Write the data out in full and word for word. Do not include images.

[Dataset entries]
== Segment start ==
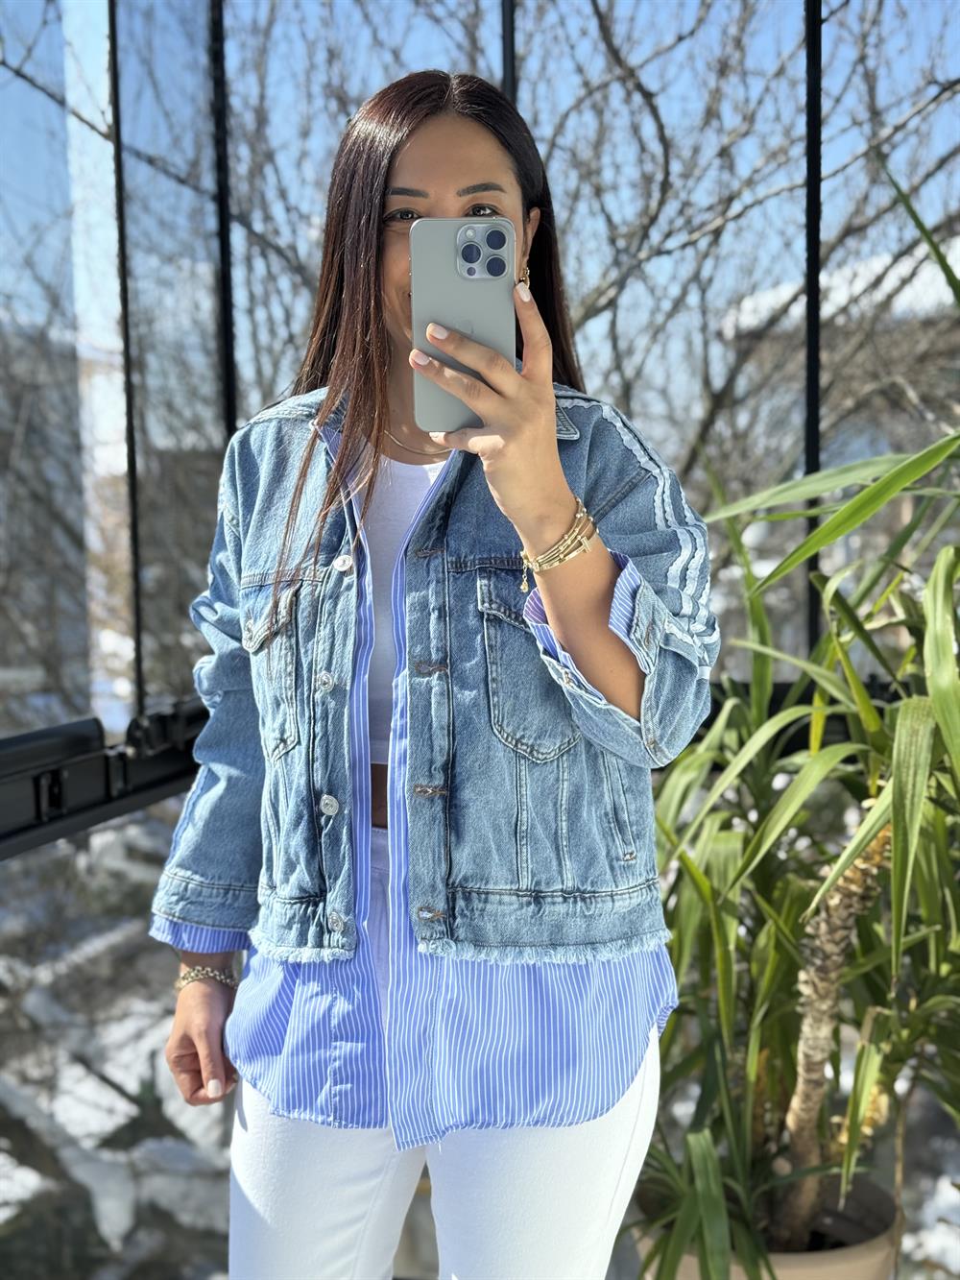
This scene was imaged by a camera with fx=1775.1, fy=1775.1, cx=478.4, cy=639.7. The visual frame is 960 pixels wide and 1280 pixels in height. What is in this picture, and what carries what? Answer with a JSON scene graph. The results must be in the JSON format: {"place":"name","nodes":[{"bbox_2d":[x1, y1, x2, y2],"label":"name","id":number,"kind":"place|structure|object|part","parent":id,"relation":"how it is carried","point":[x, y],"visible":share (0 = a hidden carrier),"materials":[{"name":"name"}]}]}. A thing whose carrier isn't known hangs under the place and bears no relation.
{"place":"outdoors","nodes":[
{"label":"outdoors","id":0,"kind":"place"},
{"bbox_2d":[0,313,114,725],"label":"building","id":1,"kind":"structure","parent":0,"point":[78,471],"materials":[{"name":"grey"}]},
{"bbox_2d":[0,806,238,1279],"label":"snowy ground","id":2,"kind":"structure","parent":0,"point":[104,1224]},
{"bbox_2d":[2,0,959,437],"label":"sky","id":3,"kind":"structure","parent":0,"point":[647,130],"materials":[{"name":"blue"}]},
{"bbox_2d":[708,236,959,641],"label":"building","id":4,"kind":"structure","parent":0,"point":[850,455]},
{"label":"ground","id":5,"kind":"structure","parent":0},
{"bbox_2d":[142,63,717,1279],"label":"woman","id":6,"kind":"object","parent":5,"relation":"on","point":[594,579],"visible":0.94},
{"bbox_2d":[410,217,515,432],"label":"smartphone","id":7,"kind":"object","parent":6,"relation":"in","point":[439,249],"visible":0.8,"materials":[{"name":"grey glass"}]},
{"bbox_2d":[1,0,959,1258],"label":"glass wall","id":8,"kind":"structure","parent":5,"relation":"on","point":[170,757],"materials":[{"name":"glass"}]},
{"bbox_2d":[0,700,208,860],"label":"window frame","id":9,"kind":"object","parent":8,"relation":"attached to","point":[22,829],"visible":0.77,"materials":[{"name":"black metal"}]},
{"bbox_2d":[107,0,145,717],"label":"metal post","id":10,"kind":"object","parent":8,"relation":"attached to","point":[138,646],"visible":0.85,"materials":[{"name":"black metal"}]},
{"bbox_2d":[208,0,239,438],"label":"metal post","id":11,"kind":"object","parent":8,"relation":"in","point":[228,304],"visible":0.57,"materials":[{"name":"black metal"}]},
{"bbox_2d":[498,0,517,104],"label":"metal post","id":12,"kind":"object","parent":8,"relation":"in","point":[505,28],"visible":0.24,"materials":[{"name":"black metal"}]},
{"bbox_2d":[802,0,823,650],"label":"metal post","id":13,"kind":"object","parent":8,"relation":"in","point":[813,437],"visible":0.59,"materials":[{"name":"black metal"}]},
{"bbox_2d":[224,0,959,537],"label":"bare tree","id":14,"kind":"object","parent":5,"relation":"on","point":[600,17],"visible":0.57,"materials":[{"name":"plant"}]},
{"bbox_2d":[635,1173,900,1279],"label":"plant pot","id":15,"kind":"object","parent":5,"relation":"on","point":[871,1245],"visible":0.36,"materials":[{"name":"beige ceramic"}]},
{"bbox_2d":[636,176,959,1279],"label":"potted plant","id":16,"kind":"object","parent":15,"relation":"in","point":[934,590],"visible":0.93,"materials":[{"name":"green plant"}]},
{"label":"trunk","id":17,"kind":"part","parent":16,"relation":"part of","materials":[{"name":"brown plant"}]}
]}

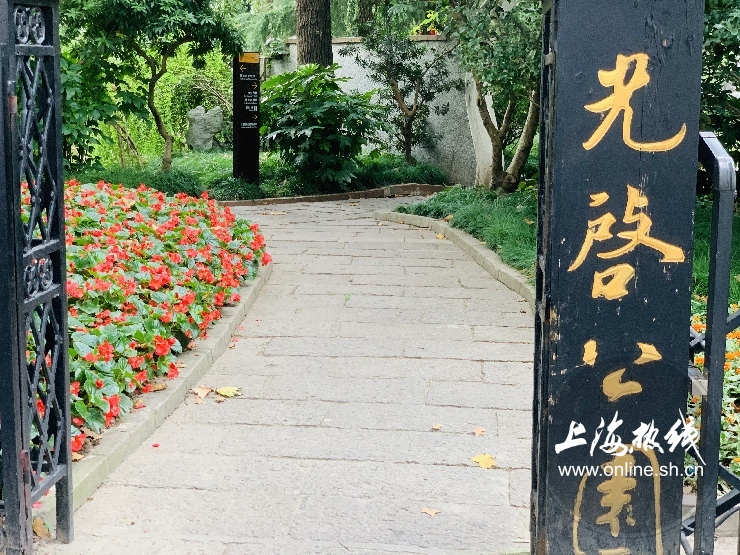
== Segment end ==
→ **SOLUTION**:
This scene was imaged by a camera with fx=1775.1, fy=1775.1, cx=478.4, cy=639.7. The visual frame is 960 pixels wide and 1280 pixels in height. What is in this picture, and what carries what? Answer with a JSON scene graph. The results must be in the JSON format: {"place":"name","nodes":[{"bbox_2d":[x1, y1, x2, y2],"label":"name","id":number,"kind":"place|structure|object|part","parent":id,"relation":"how it is carried","point":[x, y],"visible":share (0 = a hidden carrier),"materials":[{"name":"name"}]}]}. A thing whose carrier isn't known hangs under the place and bears no relation.
{"place":"outdoors","nodes":[
{"label":"outdoors","id":0,"kind":"place"},
{"bbox_2d":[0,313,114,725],"label":"building","id":1,"kind":"structure","parent":0,"point":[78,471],"materials":[{"name":"grey"}]},
{"bbox_2d":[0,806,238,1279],"label":"snowy ground","id":2,"kind":"structure","parent":0,"point":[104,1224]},
{"bbox_2d":[2,0,959,437],"label":"sky","id":3,"kind":"structure","parent":0,"point":[647,130],"materials":[{"name":"blue"}]},
{"bbox_2d":[708,236,959,641],"label":"building","id":4,"kind":"structure","parent":0,"point":[850,455]},
{"label":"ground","id":5,"kind":"structure","parent":0},
{"bbox_2d":[142,63,717,1279],"label":"woman","id":6,"kind":"object","parent":5,"relation":"on","point":[594,579],"visible":0.94},
{"bbox_2d":[410,217,515,432],"label":"smartphone","id":7,"kind":"object","parent":6,"relation":"in","point":[439,249],"visible":0.8,"materials":[{"name":"grey glass"}]},
{"bbox_2d":[1,0,959,1258],"label":"glass wall","id":8,"kind":"structure","parent":5,"relation":"on","point":[170,757],"materials":[{"name":"glass"}]},
{"bbox_2d":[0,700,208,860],"label":"window frame","id":9,"kind":"object","parent":8,"relation":"attached to","point":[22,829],"visible":0.77,"materials":[{"name":"black metal"}]},
{"bbox_2d":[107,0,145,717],"label":"metal post","id":10,"kind":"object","parent":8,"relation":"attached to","point":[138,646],"visible":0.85,"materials":[{"name":"black metal"}]},
{"bbox_2d":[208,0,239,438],"label":"metal post","id":11,"kind":"object","parent":8,"relation":"in","point":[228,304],"visible":0.57,"materials":[{"name":"black metal"}]},
{"bbox_2d":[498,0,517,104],"label":"metal post","id":12,"kind":"object","parent":8,"relation":"in","point":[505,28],"visible":0.24,"materials":[{"name":"black metal"}]},
{"bbox_2d":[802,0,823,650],"label":"metal post","id":13,"kind":"object","parent":8,"relation":"in","point":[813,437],"visible":0.59,"materials":[{"name":"black metal"}]},
{"bbox_2d":[224,0,959,537],"label":"bare tree","id":14,"kind":"object","parent":5,"relation":"on","point":[600,17],"visible":0.57,"materials":[{"name":"plant"}]},
{"bbox_2d":[635,1173,900,1279],"label":"plant pot","id":15,"kind":"object","parent":5,"relation":"on","point":[871,1245],"visible":0.36,"materials":[{"name":"beige ceramic"}]},
{"bbox_2d":[636,176,959,1279],"label":"potted plant","id":16,"kind":"object","parent":15,"relation":"in","point":[934,590],"visible":0.93,"materials":[{"name":"green plant"}]},
{"label":"trunk","id":17,"kind":"part","parent":16,"relation":"part of","materials":[{"name":"brown plant"}]}
]}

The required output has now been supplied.